The two most important words in marketing are......?

Your customers are only interested in afters. Tell them what they are getting.

Your customers are only interested in afters. Tell them what they are getting.

If you're rather listen then read, click above and listen to Riot Point Radio (6 mins).

A transcript of the show is written below

I love afters.

Now in some socio-economic classes, afters are called puddings or desserts, but amongst the coal dust, flat caps and whippets, of my youth, we had afters.

And as children, we weren’t excited by the meat and two veg that came first; we were only interested in the afters.

“What’s for afters?” we cried.

Likewise our customers are begging with us, pleading with us, to answer to that very same question. 

While we’re boring them with exotic descriptions of the meat and two veg, they’re shouting, “What’s for afters?”

Not sure how to answer them?

Well I’ll tell you how in this episode of Riot Point Radio. 

Customers don’t buy your product or service, they buy what happens to them after they used or consumed your service.

You’ll be familiar with the statement “you don’t buy a drill, you buy the holes it makes”, but this seems limited and sterile.
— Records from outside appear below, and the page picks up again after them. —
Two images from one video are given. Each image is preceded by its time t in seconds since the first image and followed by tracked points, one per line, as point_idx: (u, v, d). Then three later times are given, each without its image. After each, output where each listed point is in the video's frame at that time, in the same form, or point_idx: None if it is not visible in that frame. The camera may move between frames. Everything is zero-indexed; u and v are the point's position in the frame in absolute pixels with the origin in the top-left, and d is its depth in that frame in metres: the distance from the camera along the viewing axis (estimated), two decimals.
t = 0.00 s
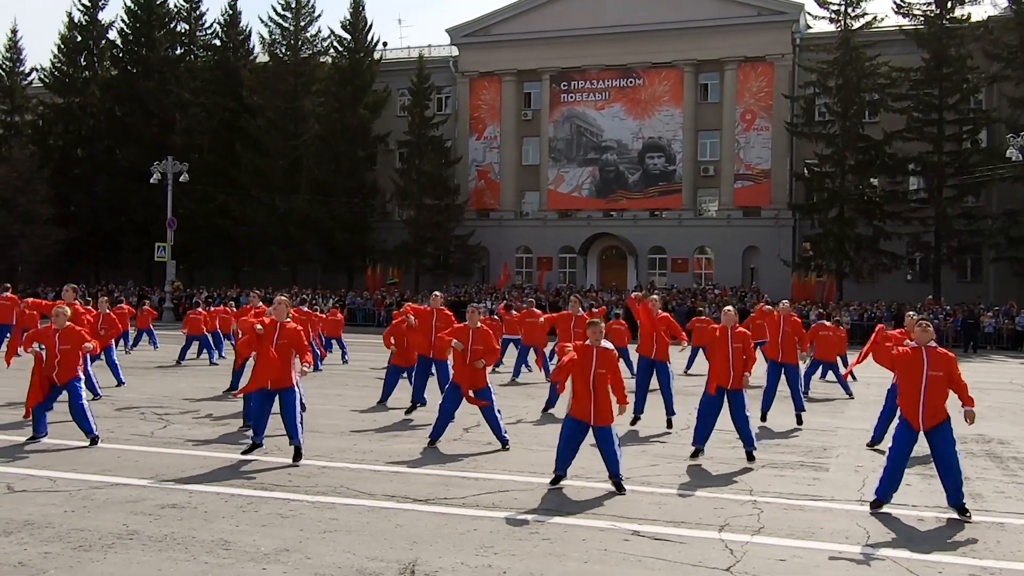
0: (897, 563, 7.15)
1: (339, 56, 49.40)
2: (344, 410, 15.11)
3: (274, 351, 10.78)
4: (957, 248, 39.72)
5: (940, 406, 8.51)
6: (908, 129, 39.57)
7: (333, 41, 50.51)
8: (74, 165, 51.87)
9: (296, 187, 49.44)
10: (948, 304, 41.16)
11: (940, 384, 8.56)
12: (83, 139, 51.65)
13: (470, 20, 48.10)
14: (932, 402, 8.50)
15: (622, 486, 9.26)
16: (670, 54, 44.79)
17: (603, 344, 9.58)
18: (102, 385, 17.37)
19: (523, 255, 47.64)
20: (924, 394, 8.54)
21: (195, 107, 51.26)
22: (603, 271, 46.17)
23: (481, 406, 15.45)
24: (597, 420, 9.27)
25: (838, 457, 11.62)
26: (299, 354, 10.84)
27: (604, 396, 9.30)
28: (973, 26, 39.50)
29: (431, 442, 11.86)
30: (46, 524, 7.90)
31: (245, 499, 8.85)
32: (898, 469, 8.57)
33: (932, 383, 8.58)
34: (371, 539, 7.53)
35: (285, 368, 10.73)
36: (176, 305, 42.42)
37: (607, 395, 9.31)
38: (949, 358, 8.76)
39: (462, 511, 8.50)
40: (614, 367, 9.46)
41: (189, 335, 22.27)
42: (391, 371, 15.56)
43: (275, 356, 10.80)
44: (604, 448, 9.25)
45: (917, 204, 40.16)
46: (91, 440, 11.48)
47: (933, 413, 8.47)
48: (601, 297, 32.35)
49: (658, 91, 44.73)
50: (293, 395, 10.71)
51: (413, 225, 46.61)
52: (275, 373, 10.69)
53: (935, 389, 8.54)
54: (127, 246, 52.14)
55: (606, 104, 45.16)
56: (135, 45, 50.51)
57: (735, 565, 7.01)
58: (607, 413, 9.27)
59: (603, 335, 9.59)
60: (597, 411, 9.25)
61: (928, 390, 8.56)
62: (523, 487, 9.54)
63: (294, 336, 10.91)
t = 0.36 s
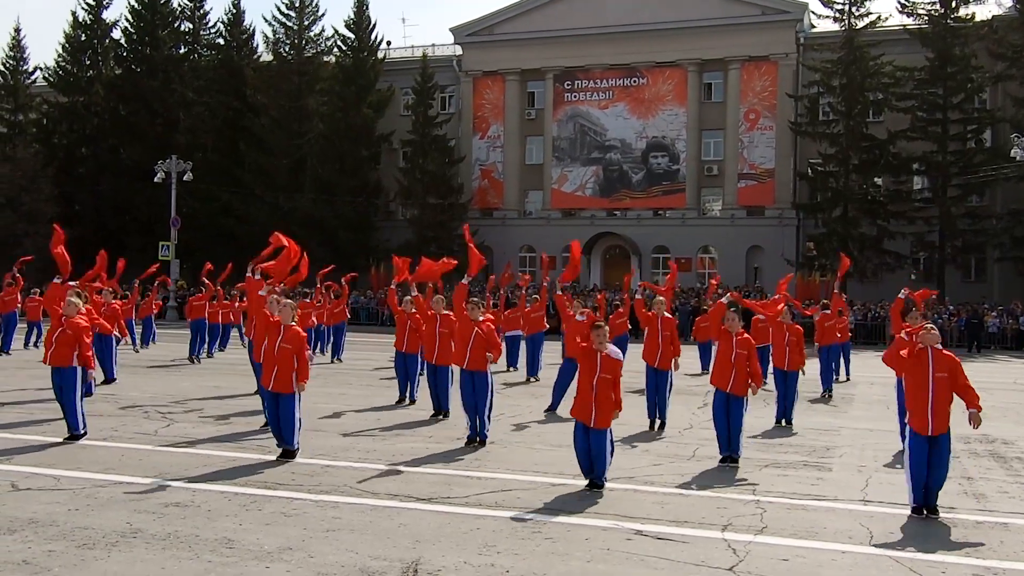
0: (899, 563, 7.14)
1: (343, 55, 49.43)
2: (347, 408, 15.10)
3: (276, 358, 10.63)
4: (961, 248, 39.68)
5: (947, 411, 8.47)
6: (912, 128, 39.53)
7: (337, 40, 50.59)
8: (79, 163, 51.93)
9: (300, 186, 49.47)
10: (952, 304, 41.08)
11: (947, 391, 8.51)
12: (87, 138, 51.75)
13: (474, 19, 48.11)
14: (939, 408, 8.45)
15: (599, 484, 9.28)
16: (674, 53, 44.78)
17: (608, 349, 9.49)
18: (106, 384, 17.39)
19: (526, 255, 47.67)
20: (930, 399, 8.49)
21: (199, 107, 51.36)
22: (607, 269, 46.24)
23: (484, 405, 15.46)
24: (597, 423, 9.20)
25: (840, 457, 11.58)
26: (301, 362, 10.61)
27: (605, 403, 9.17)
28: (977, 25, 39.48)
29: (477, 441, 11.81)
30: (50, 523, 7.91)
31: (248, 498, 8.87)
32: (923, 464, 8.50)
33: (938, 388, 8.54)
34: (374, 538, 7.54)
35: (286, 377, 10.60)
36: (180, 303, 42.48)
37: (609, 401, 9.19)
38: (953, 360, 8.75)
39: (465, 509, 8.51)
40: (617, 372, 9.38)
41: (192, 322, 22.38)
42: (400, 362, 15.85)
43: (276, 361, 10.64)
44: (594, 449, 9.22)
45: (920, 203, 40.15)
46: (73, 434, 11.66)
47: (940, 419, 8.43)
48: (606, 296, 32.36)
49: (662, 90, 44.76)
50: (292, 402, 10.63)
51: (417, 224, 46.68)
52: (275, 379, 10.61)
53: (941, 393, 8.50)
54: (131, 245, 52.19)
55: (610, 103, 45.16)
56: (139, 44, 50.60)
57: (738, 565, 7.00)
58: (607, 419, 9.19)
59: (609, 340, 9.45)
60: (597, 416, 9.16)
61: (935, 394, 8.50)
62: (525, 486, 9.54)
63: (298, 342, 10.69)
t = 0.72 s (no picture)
0: (901, 563, 7.14)
1: (345, 56, 49.45)
2: (350, 409, 15.13)
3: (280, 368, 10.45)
4: (964, 248, 39.63)
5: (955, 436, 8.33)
6: (915, 128, 39.51)
7: (340, 41, 50.62)
8: (82, 164, 51.99)
9: (303, 186, 49.48)
10: (955, 304, 41.02)
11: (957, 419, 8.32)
12: (90, 138, 51.80)
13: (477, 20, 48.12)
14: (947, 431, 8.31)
15: (639, 487, 9.26)
16: (676, 54, 44.77)
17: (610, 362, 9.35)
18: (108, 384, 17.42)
19: (529, 255, 47.68)
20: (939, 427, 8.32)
21: (201, 107, 51.43)
22: (610, 269, 46.24)
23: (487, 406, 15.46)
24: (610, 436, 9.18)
25: (844, 458, 11.57)
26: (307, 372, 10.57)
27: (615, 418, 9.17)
28: (979, 25, 39.42)
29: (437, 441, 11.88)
30: (52, 523, 7.92)
31: (251, 498, 8.87)
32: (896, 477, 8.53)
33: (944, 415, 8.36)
34: (376, 538, 7.55)
35: (291, 385, 10.43)
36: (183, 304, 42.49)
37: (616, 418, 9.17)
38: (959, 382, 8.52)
39: (467, 510, 8.51)
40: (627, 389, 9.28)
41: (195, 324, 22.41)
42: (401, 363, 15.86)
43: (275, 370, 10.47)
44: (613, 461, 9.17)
45: (923, 203, 40.11)
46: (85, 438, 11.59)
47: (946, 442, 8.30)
48: (608, 296, 32.33)
49: (664, 90, 44.72)
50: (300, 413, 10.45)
51: (419, 224, 46.70)
52: (279, 386, 10.41)
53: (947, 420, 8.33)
54: (133, 245, 52.26)
55: (612, 103, 45.16)
56: (142, 45, 50.68)
57: (740, 565, 7.01)
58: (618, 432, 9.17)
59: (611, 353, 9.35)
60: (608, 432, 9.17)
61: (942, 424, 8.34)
62: (529, 486, 9.55)
63: (301, 350, 10.61)
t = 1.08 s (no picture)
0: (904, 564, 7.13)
1: (347, 57, 49.50)
2: (353, 410, 15.13)
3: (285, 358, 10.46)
4: (966, 248, 39.63)
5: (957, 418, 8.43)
6: (916, 128, 39.51)
7: (341, 42, 50.66)
8: (84, 166, 52.02)
9: (304, 188, 49.50)
10: (958, 304, 41.00)
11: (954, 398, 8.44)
12: (92, 140, 51.85)
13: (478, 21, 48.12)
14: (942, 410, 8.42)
15: (656, 488, 9.24)
16: (677, 54, 44.77)
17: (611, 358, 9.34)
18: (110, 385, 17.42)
19: (531, 256, 47.70)
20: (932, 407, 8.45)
21: (203, 108, 51.51)
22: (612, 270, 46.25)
23: (490, 407, 15.47)
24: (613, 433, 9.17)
25: (846, 458, 11.57)
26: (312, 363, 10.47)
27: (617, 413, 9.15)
28: (981, 25, 39.41)
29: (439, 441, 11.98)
30: (55, 524, 7.93)
31: (254, 499, 8.87)
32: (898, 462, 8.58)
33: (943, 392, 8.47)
34: (378, 540, 7.55)
35: (295, 373, 10.50)
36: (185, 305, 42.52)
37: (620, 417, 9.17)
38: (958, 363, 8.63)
39: (469, 511, 8.51)
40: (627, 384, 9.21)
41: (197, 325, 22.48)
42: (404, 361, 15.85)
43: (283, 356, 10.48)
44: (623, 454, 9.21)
45: (925, 204, 40.11)
46: (114, 436, 11.64)
47: (942, 418, 8.39)
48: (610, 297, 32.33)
49: (666, 91, 44.70)
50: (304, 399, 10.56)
51: (420, 225, 46.72)
52: (284, 377, 10.48)
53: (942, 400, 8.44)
54: (135, 247, 52.30)
55: (614, 104, 45.20)
56: (144, 47, 50.79)
57: (742, 566, 7.00)
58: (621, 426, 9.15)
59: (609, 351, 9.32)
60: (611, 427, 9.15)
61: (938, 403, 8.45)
62: (531, 487, 9.54)
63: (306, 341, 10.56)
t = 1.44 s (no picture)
0: (908, 564, 7.12)
1: (350, 58, 49.56)
2: (358, 411, 15.13)
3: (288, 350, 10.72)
4: (970, 248, 39.56)
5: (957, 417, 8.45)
6: (920, 128, 39.47)
7: (344, 43, 50.70)
8: (87, 167, 52.07)
9: (307, 189, 49.52)
10: (961, 304, 40.93)
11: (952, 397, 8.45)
12: (95, 141, 51.90)
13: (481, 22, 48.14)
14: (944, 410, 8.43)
15: (633, 484, 9.34)
16: (680, 55, 44.76)
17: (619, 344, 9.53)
18: (113, 386, 17.42)
19: (533, 256, 47.68)
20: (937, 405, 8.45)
21: (207, 110, 51.59)
22: (614, 271, 46.14)
23: (492, 407, 15.48)
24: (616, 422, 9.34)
25: (849, 458, 11.56)
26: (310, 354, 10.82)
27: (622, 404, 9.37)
28: (985, 25, 39.38)
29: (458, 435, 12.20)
30: (59, 525, 7.94)
31: (257, 500, 8.89)
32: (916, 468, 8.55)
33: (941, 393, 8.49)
34: (382, 540, 7.55)
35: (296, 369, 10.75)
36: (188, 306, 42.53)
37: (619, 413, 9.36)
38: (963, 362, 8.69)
39: (471, 512, 8.51)
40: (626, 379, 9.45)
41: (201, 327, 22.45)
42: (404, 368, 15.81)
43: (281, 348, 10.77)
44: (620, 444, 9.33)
45: (928, 204, 40.04)
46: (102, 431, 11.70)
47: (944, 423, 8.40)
48: (612, 298, 32.32)
49: (668, 91, 44.69)
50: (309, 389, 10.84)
51: (423, 226, 46.74)
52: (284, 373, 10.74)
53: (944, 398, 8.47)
54: (139, 248, 52.37)
55: (617, 104, 45.19)
56: (147, 49, 50.86)
57: (746, 567, 7.00)
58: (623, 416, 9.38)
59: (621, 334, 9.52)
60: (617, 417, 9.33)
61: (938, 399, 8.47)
62: (534, 487, 9.54)
63: (310, 332, 10.88)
Let me give you perhaps a more powerful example

This from a former CEO of Harley Davidson

“We don’t sell bikes. Harley Davidson sells to 43-year-old accountants the ability to dress in leather, ride through small towns and have people be afraid of them—on weekends.”

See what I mean?

A Harley-Davidson customer can can play a clear, emotional movie of what their life will be like AFTER buying the product.

But what do we typically do?

We, the manufacturers of drills, motorbikes, tractors get obsessed by the features of the meat and veg. We talk horsepower, decibels, and the Youngs modulus of our rigid steel joists.

Our customers are saying, “Great, I think, but what’s for afters? “

So what can you do to translate your features to customers benefits?

Enter the two most important words in marketing: which means.

These words translate your capabilities into the language of customers afters.

For example, your marketing communications might say

- We will deliver your steel pre-bolted so you don’t need to weld at height: which means your safety rates will go up and your insurance rates will go down.

- Or digital vehicular repeater system in your fire truck adds an extra 15bdb boost to the local signal which means firefighters in the building are covered by a safety communication network at all times

Apply your two work afters converter in two areas.

1. External communications. Examine your website, product brochures or marketing communications. Wherever you have written a feature of your offer, add the words ‘Which means’ and finish the sentence. 

You should be trying to make your customer afters so enticing only a lunatic would say no!

2. Internal presentations. Start by telling the audience how they will be better off AFTER your presentation. For each key point you wish to make, add the two words, WHICH MEANS and finish the sentence.

I wrote this episode to give you a better way of communicating: which means you’ll be sell more products or ideas to your colleagues and customers, and be more successful as a result.